START Excerpt to read
05-19-2009, 06:19 AM
I have an oldish bandsaw that initially had a life in industry...It is only a small generic 7" X 12" one..No auto feed..It is not the bet machine for straight cuts..

I want to rebuild it but do not know the secrets to them like if the driving and idler wheels need to be tapered or crowned and all the other bits and pieces...

Some help wouldbe needed on what needed on the way to recondition it so it not only cuts straight but also the blade does not fall off all the time...

bob ward
05-19-2009, 07:31 AM
To get a bandsaw to cut straight you need to do a series of experiments to find out how best to appease the bandsaw gods.

The variables are almost endless, ie should the sacrificial goat be black or white - maybe it should be a cat or dog and not a goat - and should the sacrifice be made at the full moon or the new moon. The number and size and colour of the candles placed around the altar can be significant as indeed is whether you circle clockwise or anti clockwise or whether you chant in Urdu Romany or Latin.
END Excerpt to read
> _Instruction_
How might the forum thread on rebuilding a small bandsaw go on after its last sentence? Write that continuation.
START Provided records
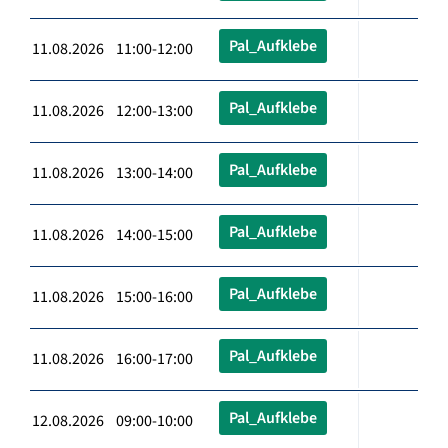
Pal_Aufklebe
11.08.2026 11:00-12:00
Pal_Aufklebe
11.08.2026 12:00-13:00
Pal_Aufklebe
11.08.2026 13:00-14:00
Pal_Aufklebe
11.08.2026 14:00-15:00
Pal_Aufklebe
11.08.2026 15:00-16:00
Pal_Aufklebe
11.08.2026 16:00-17:00
Pal_Aufklebe
12.08.2026 09:00-10:00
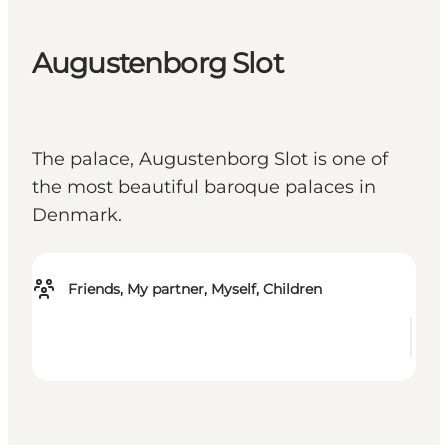
Augustenborg Slot
The palace, Augustenborg Slot is one of
the most beautiful baroque palaces in
Denmark.
Friends, My partner, Myself, Children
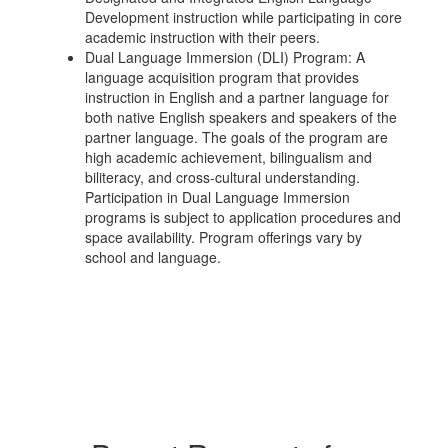
Development instruction while participating in core
academic instruction with their peers.
Dual Language Immersion (DLI) Program: A
language acquisition program that provides
instruction in English and a partner language for
both native English speakers and speakers of the
partner language. The goals of the program are
high academic achievement, bilingualism and
biliteracy, and cross-cultural understanding.
Participation in Dual Language Immersion
programs is subject to application procedures and
space availability. Program offerings vary by
school and language.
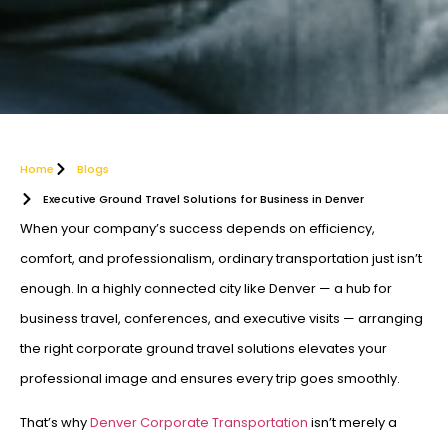
Home
Blogs
Executive Ground Travel Solutions for Business in Denver
When your company’s success depends on efficiency,
comfort, and professionalism, ordinary transportation just isn’t
enough. In a highly connected city like Denver — a hub for
business travel, conferences, and executive visits — arranging
the right corporate ground travel solutions elevates your
professional image and ensures every trip goes smoothly.
That’s why
Denver Corporate Transportation
isn’t merely a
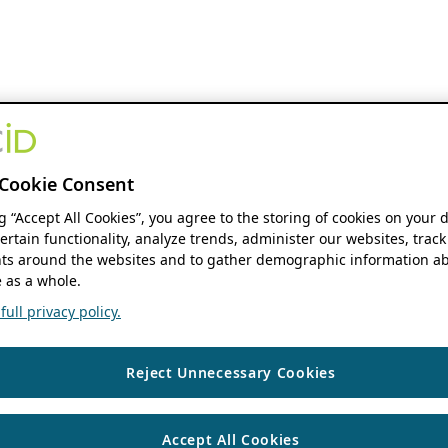
Cookie Consent
ng “Accept All Cookies”, you agree to the storing of cookies on your 
ertain functionality, analyze trends, administer our websites, track
s around the websites and to gather demographic information ab
 as a whole.
ull privacy policy.
Reject Unnecessary Cookies
Accept All Cookies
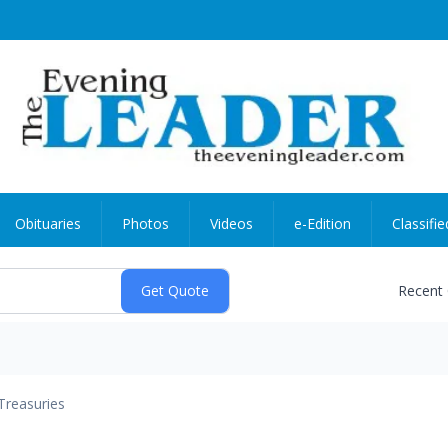
Obituaries
Photos
Videos
e-Edition
Classifie
Recent
Treasuries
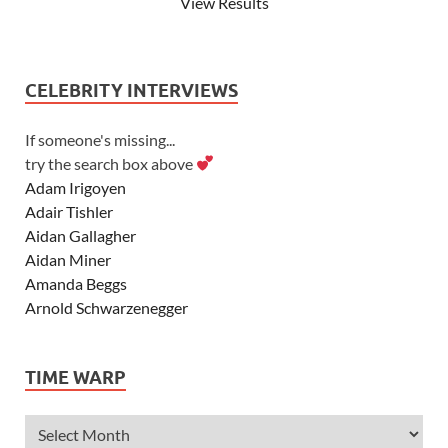
View Results
CELEBRITY INTERVIEWS
If someone's missing...
try the search box above
Adam Irigoyen
Adair Tishler
Aidan Gallagher
Aidan Miner
Amanda Beggs
Arnold Schwarzenegger
Asher Angel
Ashley Scott
TIME WARP
Ashley Tisdale
Alexa Vega
Alexander Ludwig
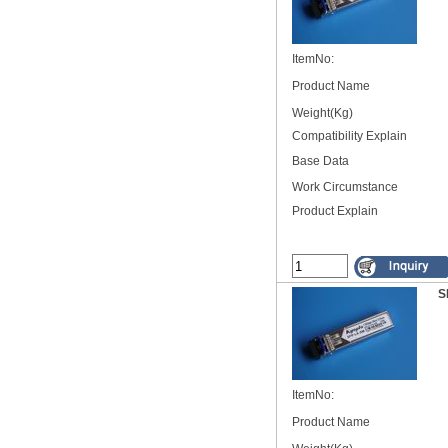
ItemNo:
Product Name
Weight(Kg)
Compatibility Explain
Base Data
Work Circumstance
Product Explain
S
ItemNo:
Product Name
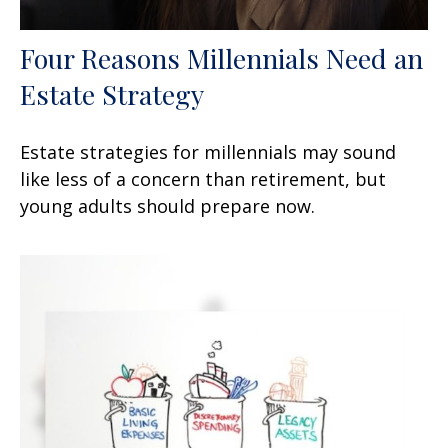
Four Reasons Millennials Need an
Estate Strategy
Estate strategies for millennials may sound
like less of a concern than retirement, but
young adults should prepare now.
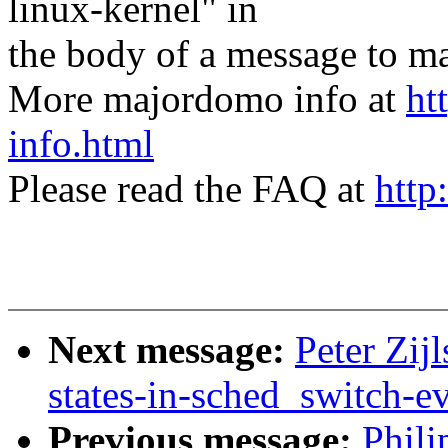
linux-kernel" in
the body of a message t
More majordomo info at
ht
info.html
Please read the FAQ at
http
Next message:
Peter Zij
states-in-sched_switch-e
Previous message:
Phil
END Provided records
> _Response to this task_
Apart from that, all I can really tell you is that the wheels on my generic 6 x 4 bandsaw are flat, with a ridge on the back edge to stop the blade pushing off.

rockrat
05-19-2009, 09:00 AM
I had rebuilt a saw a while back and what I found that the bearings were craped out. The wheels would never track straight and that can keep the bandsaw from ever working well. The wheel profile is important although my wheels were good in that aspect.

Next would be the guides. My saw had bearing guides and they were also crapola. These sit so close to the work you are bound to get chips and grit in there. Replace them.

Then there was the bushings that create the hinge between the saw and the base. These were shot and when the saw was initially set to the work all looked well. But when the load was applied, the saw would twist on the bearings and start cutting different.

Which comes to aliment and blade tension. Do a little search around here. There are good articles on both. Double check your alignment when assembling. The blade should be square and plumb to the work holding surface. As for the blade tension, I tighten mine up and go. Not the best situation but I plan to make a tension gage someday and make myself feel as though I'm more professional. :)

Post some photos of the project as you go. We would like to see it.